While advances in the United States and other high-income countries (HICs) are being actively explored and increasingly supported in both the public and private sectors, applications that are relevant, affordable, acceptable, and scalable in low- and middle-income countries (LMICs) are largely undeveloped. Moreover, in most cases applications and tools cannot simply be adapted from HICs for use in LMICS as they are generated from data collections biased towards European ancestry populations and may not apply to other genetic backgrounds (this is true, for example, for GWAS studies, clinical imaging data used as a basis for machine learning, and major disease biomarkers). However, we can leverage the momentum and knowledge generated in this field in HICs to stimulate new investment, knowledge generation and innovations for LMIC populations.

What is InventXR is solving for?

While advances in the United States and other high-income countries (HICs) are being actively explored and increasingly supported in both the public and private sectors, applications that are: relevant, affordable, acceptable, and scalable in low- and middle-income countries (LMICs) are largely undeveloped. 
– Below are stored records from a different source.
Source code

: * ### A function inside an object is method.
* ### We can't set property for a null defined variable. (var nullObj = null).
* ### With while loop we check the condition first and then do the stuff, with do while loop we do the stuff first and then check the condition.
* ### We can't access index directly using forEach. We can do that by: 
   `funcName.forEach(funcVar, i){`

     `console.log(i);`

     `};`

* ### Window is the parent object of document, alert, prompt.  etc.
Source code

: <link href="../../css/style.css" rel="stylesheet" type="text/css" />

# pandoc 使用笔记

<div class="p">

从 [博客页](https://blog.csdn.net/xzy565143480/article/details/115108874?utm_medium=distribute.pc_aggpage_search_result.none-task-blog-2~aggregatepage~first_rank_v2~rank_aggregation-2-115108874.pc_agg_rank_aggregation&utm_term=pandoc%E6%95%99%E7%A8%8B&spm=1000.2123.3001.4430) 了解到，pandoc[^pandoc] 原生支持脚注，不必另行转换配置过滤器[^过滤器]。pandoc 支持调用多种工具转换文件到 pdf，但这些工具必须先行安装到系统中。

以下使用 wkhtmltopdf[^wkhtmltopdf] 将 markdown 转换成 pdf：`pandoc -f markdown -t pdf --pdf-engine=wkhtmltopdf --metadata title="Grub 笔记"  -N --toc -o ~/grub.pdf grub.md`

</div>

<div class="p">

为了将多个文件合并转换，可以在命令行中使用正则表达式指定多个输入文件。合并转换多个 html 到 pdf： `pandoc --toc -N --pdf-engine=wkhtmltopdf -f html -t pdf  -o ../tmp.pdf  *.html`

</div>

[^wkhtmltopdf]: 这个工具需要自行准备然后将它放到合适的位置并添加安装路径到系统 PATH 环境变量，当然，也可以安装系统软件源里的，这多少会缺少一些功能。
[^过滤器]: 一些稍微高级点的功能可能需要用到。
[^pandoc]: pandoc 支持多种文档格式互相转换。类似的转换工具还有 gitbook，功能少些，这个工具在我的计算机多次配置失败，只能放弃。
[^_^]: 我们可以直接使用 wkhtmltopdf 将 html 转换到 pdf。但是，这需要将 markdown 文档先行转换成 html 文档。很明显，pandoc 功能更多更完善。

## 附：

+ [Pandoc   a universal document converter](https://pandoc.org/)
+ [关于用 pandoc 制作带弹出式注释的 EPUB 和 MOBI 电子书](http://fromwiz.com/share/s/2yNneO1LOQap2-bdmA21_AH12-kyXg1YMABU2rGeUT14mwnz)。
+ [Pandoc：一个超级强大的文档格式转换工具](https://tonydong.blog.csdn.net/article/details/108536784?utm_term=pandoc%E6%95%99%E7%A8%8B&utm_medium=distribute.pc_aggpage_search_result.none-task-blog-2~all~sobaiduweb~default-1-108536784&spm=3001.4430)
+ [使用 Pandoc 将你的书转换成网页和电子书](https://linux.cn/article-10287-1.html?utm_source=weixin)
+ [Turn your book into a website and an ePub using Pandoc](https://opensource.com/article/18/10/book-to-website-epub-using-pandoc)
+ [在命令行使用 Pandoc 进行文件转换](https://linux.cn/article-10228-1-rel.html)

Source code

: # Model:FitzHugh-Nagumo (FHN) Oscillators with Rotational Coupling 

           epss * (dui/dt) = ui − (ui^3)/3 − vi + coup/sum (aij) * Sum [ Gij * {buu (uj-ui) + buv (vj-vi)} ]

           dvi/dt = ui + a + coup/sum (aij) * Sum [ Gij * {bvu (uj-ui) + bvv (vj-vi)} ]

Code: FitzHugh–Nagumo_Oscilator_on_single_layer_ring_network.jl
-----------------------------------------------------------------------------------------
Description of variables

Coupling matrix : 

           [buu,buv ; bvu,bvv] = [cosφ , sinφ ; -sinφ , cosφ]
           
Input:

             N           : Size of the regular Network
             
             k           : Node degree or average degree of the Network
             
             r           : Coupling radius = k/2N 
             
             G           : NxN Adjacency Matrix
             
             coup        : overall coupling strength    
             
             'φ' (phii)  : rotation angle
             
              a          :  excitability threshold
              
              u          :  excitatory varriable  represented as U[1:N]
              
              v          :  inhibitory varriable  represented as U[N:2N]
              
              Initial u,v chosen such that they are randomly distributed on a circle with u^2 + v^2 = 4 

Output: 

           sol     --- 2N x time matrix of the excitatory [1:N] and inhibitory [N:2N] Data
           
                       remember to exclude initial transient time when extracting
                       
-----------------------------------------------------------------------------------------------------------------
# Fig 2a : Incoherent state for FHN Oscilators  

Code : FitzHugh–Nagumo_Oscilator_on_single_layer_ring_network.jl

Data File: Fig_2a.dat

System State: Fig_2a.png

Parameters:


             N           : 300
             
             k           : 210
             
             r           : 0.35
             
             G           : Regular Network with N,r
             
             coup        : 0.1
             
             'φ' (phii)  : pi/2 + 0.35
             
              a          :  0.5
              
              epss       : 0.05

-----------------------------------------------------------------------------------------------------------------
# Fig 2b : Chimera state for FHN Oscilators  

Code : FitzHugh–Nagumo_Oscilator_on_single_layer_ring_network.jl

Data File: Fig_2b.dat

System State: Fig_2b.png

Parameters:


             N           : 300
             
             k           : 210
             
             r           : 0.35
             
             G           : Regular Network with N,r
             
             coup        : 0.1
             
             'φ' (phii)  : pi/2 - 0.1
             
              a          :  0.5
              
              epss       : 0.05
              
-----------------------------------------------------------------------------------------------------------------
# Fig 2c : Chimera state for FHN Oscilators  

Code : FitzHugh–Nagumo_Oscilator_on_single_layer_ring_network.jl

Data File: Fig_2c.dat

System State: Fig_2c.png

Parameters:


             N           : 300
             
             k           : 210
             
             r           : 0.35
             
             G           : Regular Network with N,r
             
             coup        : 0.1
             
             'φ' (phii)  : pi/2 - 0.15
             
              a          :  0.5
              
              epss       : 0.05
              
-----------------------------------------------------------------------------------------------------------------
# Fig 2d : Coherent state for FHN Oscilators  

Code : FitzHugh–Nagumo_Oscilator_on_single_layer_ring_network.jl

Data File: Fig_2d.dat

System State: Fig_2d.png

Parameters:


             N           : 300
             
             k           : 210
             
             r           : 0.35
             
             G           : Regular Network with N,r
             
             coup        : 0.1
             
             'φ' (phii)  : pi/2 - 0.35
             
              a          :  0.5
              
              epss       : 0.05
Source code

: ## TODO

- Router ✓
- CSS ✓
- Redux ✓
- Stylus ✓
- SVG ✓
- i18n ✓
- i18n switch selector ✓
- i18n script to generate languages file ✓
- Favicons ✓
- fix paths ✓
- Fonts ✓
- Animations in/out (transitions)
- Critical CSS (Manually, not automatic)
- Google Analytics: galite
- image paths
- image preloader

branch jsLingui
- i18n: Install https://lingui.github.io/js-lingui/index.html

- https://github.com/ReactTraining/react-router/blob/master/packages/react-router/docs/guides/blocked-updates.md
  • We focus this initiative in Africa for several reasons: 
    • First, despite recent progress, Africa carries a disproportionate share of the global burden of disease. DS has the potential to significantly impact both quantitative and qualitative research and health on the continent. 
    • Second, the African population is growing faster than other world regions and some African leaders are eager to transition to knowledge-based economies that InventXR infrastructure is well designed for. Extensive mobile phone coverage in Africa has led to major innovations in banking, agriculture, and other sectors and has the potential to “leopard frog” in health care delivery systems, bringing the clinic to the patient through Point of Care (POC) technologies and self-management systems, with applications to rural and underserved populations worldwide. 
    • Third, this initiative is synergistic with and leverages the substantial investments NIH has already made in research and research training in Africa.